Gemeinsam unterwegs für mehr Sicherheit rund um den S-Bahnhof Wartenberg
Bild: BA Lichtenberg
Am 1. April fand ein präventiver Kiezspaziergang rund um den S-Bahnhof Wartenberg statt. Die umliegenden Jugendfreizeiteinrichtungen nutzten die Gelegenheit, ihre Perspektiven einzubringen und konkrete Hinweise zu geben. Vor Ort entstand ein realistisches Bild der Situation im Kiez.
Im Mittelpunkt standen Orte, an denen sich Vermüllung, Angsträume und Nutzungskonflikte bündeln. Diese Punkte wurden klar benannt. Genau das war das Ziel des Spaziergangs. Zuhören, wahrnehmen und gemeinsam Lösungen entwickeln.
Mir ist wichtig, dass wir solche Rückmeldungen ernst nehmen. Sie sind die Grundlage für unser weiteres Handeln. Denn Sicherheit und Aufenthaltsqualität entstehen nicht am Schreibtisch, sondern im Austausch mit den Menschen vor Ort.

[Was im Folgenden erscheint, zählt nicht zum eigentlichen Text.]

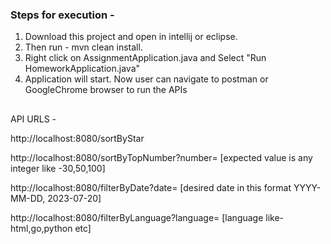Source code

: 
### Steps for execution -
1. Download this project and open in intellij or eclipse.
2. Then run - mvn clean install.
3. Right click on AssignmentApplication.java and Select "Run HomeworkApplication.java"
4. Application will start. Now user can navigate to postman or GoogleChrome browser to run the APIs
##
API URLS -

http://localhost:8080/sortByStar

http://localhost:8080/sortByTopNumber?number=<topNumber> [expected value is any integer like -30,50,100]

http://localhost:8080/filterByDate?date=<date> [desired date in this format YYYY-MM-DD, 2023-07-20]

http://localhost:8080/filterByLanguage?language=<language> [language like- html,go,python etc]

Aus dem Spaziergang ergaben sich konkrete nächste Schritte. Das Facility Management prüft den Einsatz von Bewegungssensoren, um die Situation vor Ort zu verbessern. Gleichzeitig setzten die Polizei Berlin und das Ordnungsamt gezielte Schwerpunkte im Gebiet. Kontrollen erfolgen sowohl sichtbar in Uniform als auch in zivil.
Entscheidend ist: Der Platz gehört der Nachbarschaft. Er soll ein Ort sein, an dem sich Menschen gerne aufhalten. Kinder und Jugendliche sollen ihn aktiv nutzen können. Für Begegnung, für ein Miteinander, für den Alltag im Kiez. Das stärkt Sicherheit nachhaltig.
Der Kiezspaziergang zeigte, wie wichtig Zusammenarbeit ist. Verwaltung, Polizei Berlin und die Menschen im Kiez tragen gemeinsam Verantwortung. Nur so entstehen tragfähige Lösungen.
Weitere Hinweise von den Jugendlichen und aus der Nachbarschaft bleiben ausdrücklich willkommen. Sie helfen dabei, Probleme frühzeitig zu erkennen und gezielt anzugehen.